On the other hand, having generic mechanism revoking IRQ permissions
during destroy_irq(), regardless of where irq_permit_access() was called
would be nice. A generic mechanism would require a domain list in
irq_desc, not a single entry. Is it worth it?

(*) Regarding dm_domain name, if qemu is running in dom0, then dom0 is
device model domain for this thing.

> > In theory it could be done by looking at the target
> > domain and iterating over its IRQs, but this is getting more and more
> > complex.
> > 
> > I think the tricky part is unmap_domain_pirq->msi_free_irq, which can be
> > called:
> > 1. from PHYSDEVOP_unmap_pirq, by stubdomain
> > 2. from PHYSDEVOP_unmap_pirq, by dom0 when device model runs there
> > 3. from PHYSDEVOP_unmap_pirq, by dom0 even with device model in
> > stubdomain - normally it shouldn't happen for MSI allocated by
> > stubdomain, but dom0 is allowed to do so, and it shouldn't cause any
> > harm
> > 4. from free_domain_pirqs, during domain destruction
> > 5. various error paths
> > 
> > If unmap_domain_pirq would know where device model is running, even if
> > not called by it, that would help. What about adding back reference in
> > struct domain to a stubdomain? That would help a lot here. The only
> > problem is a circular dependency stubdom->target->stubdom. This cycle
> > would need to be broken during stubdom teardown. domain_kill(stubdom)
> > looks like a good place to break it. Is it guaranteed to be called, or
> > is there some other path to destroying a stubdomain?
> 
> A stubdomain AFAICT is handled like others domains from a hypervisor
> PoV, there's no distinction between guests and stubdomains inside the
> hypervisor, so I think domain_kill would be an appropriate place.

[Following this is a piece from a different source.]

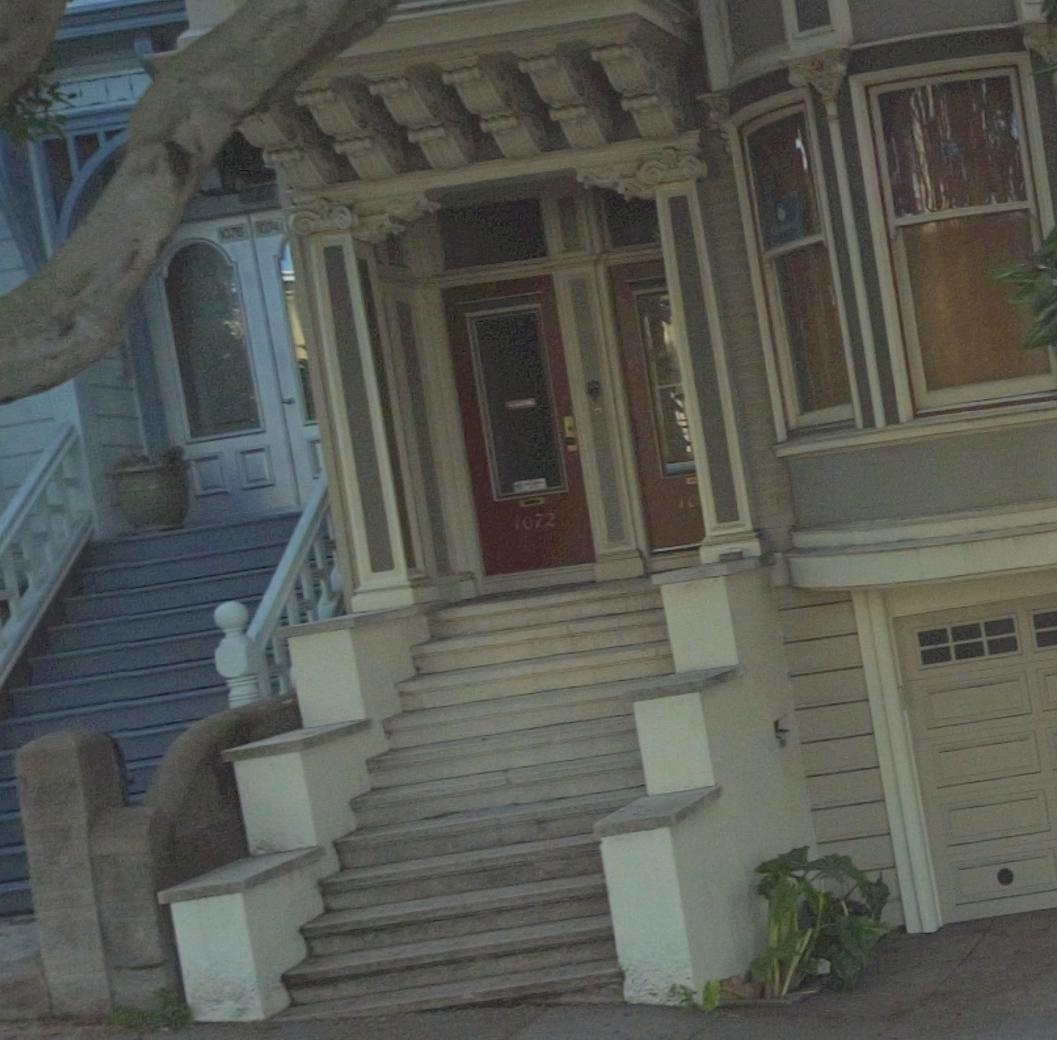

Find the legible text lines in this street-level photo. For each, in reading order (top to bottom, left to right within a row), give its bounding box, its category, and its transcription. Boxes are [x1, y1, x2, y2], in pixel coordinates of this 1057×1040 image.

[218, 225, 245, 241] StreetNumber: 1076
[255, 219, 284, 236] StreetNumber: 1074
[677, 492, 702, 510] StreetNumber: 10
[513, 511, 560, 531] StreetNumber: 1072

As Jan said in the other message, this also could be solved by storing
domain id, not a pointer, because it's easy to detect if that domain id
is stale.

> > Can one HVM domain have multiple stubdomains? If so, it should a be
> > list, not a single field.
> 
> Yes, I think that's a supported setup. You can register multiple ioreq
> servers handling accesses for a single domain, and there's no
> restriction that forces running all those ioreq servers in the same
> control domain.

I was looking at it, and adding a list of struct domain pointers would
be easy, but would require breaking circular dependency during teardown
(in domain_kill). And will add yet another struct list_head into
struct domain. On the other hand, having list of domain ids would
require a wrapper structure or such - I don't see any API in Xen for
storing list of just ints (domid_t specifically). Using an array for
something that should really be a list looks clumsy - all the searching
for first available space, ignoring empty slots etc. Maybe rangeset
could be used for that?

> Similarly you could have a single domain that has control permissions
> over multiple domains, ie: like the hardware domain. domain->target
> should likely be a list also in order to support this use case, but I
> guess no one has yet required such use-case.

DOMCTL_set_target currently returns -EINVAL if you try assign a second
stubdomain to a HVM.

> But maybe I'm just overdesigning this when there's no use-case of a
> domain having multiple stubdomains, or a stubdomain serving multiple
> domains.
> 
> Maybe it's enough to have a clear statement of the scope of this
> mechanism and it's current limitations:
> 
>  - A domain different that the hardware domain can only have control
>    permissions over a single other domain.
> 
>  - When a domain with passed through devices that have mediators
>    running in a domain different than the hardware domain is destroyed
>    the domain running those mediators must have been destroyed
>    beforehand.

Yes, both of those are true, even without my patches.

> With those limitations in mind I think you could then use
> get_dm_domain in destroy_irq. IMO I think this is fragile, but would
> be enough to solve the issue you are currently facing.

-- 
Best Regards,
Marek Marczykowski-Górecki
Invisible Things Lab
A: Because it messes up the order in which people normally read text.
Q: Why is top-posting such a bad thing?